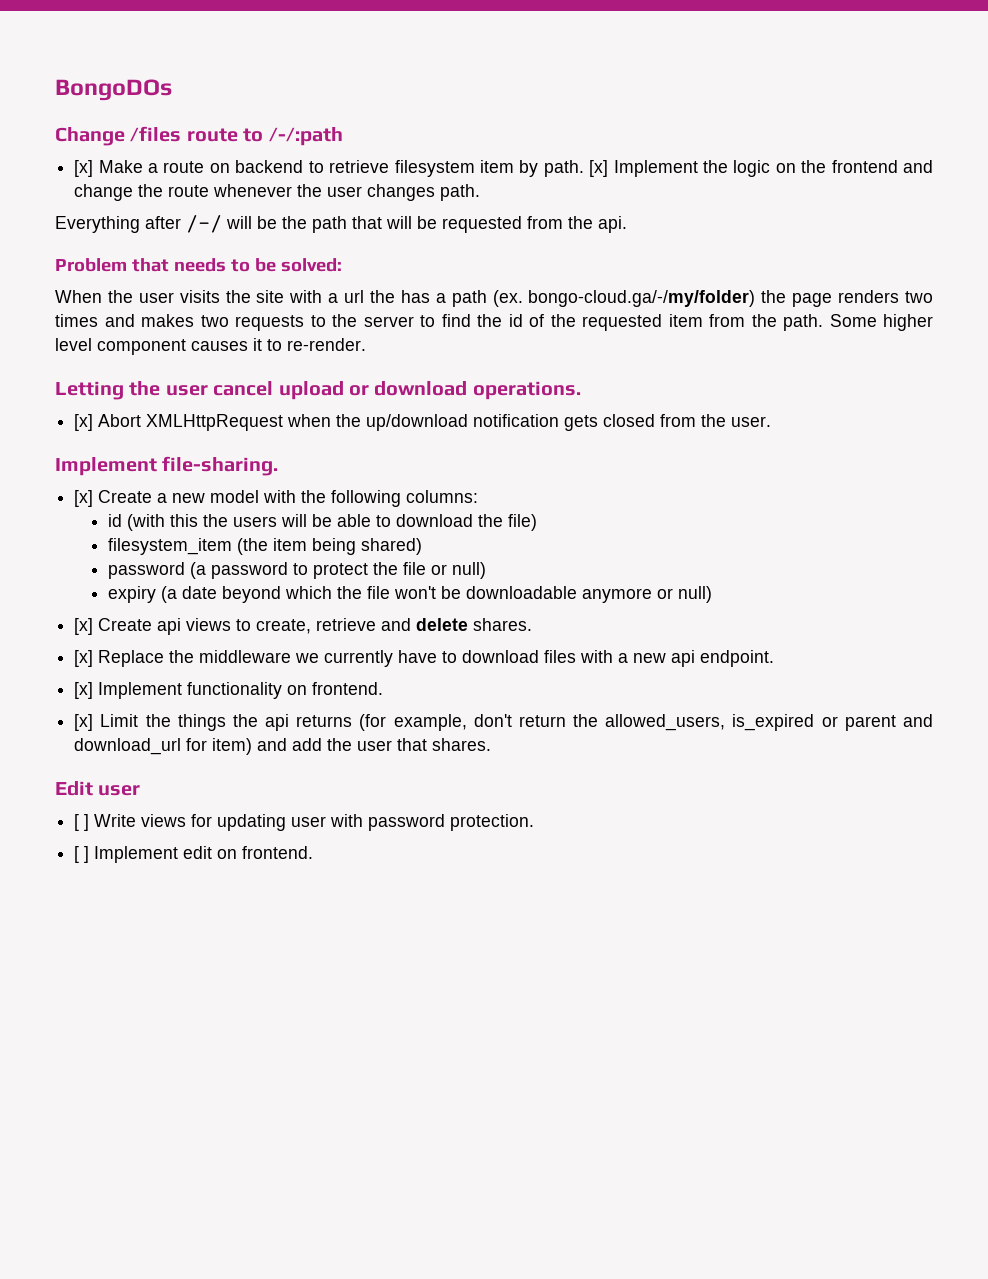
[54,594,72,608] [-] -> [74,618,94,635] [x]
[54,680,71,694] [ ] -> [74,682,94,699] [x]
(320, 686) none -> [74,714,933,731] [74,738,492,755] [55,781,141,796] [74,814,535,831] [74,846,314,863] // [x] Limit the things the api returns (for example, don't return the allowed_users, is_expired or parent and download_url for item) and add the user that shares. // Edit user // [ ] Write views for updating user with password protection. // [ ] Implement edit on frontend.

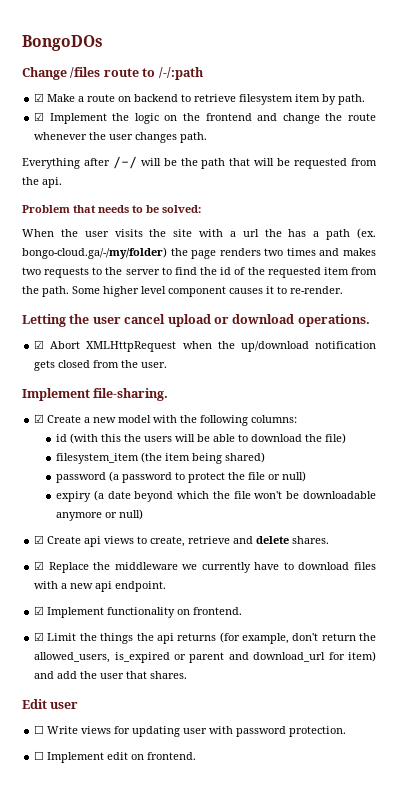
[74,160,94,177] [x] -> [34,93,45,102] ☑
[589,160,609,177] [x] -> [34,112,45,121] // ☑
[74,414,94,431] [x] -> [34,340,45,349] ☑
[74,490,94,507] [x] -> [34,414,45,423] ☑
[74,618,94,635] [x] -> [34,535,45,544] ☑
[74,650,94,667] [x] -> [34,561,45,570] ☑
[74,682,94,699] [x] -> [34,606,45,615] ☑
[74,714,94,731] [x] -> [34,632,45,641] ☑
[74,814,90,831] [ ] -> [34,725,45,734] ☐
[74,846,90,863] [ ] -> [34,751,45,760] ☐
^^^^^^^^^^^^^^^^
Task brief -
Please write out only the material above, exactly, from its first line through the line that contains "[589,160,609,177] [x] -> [34,112,45,121] // ☑", and include no pictures.

Reply -
[54,594,72,608] [-] -> [74,618,94,635] [x]
[54,680,71,694] [ ] -> [74,682,94,699] [x]
(320, 686) none -> [74,714,933,731] [74,738,492,755] [55,781,141,796] [74,814,535,831] [74,846,314,863] // [x] Limit the things the api returns (for example, don't return the allowed_users, is_expired or parent and download_url for item) and add the user that shares. // Edit user // [ ] Write views for updating user with password protection. // [ ] Implement edit on frontend.

[74,160,94,177] [x] -> [34,93,45,102] ☑
[589,160,609,177] [x] -> [34,112,45,121] // ☑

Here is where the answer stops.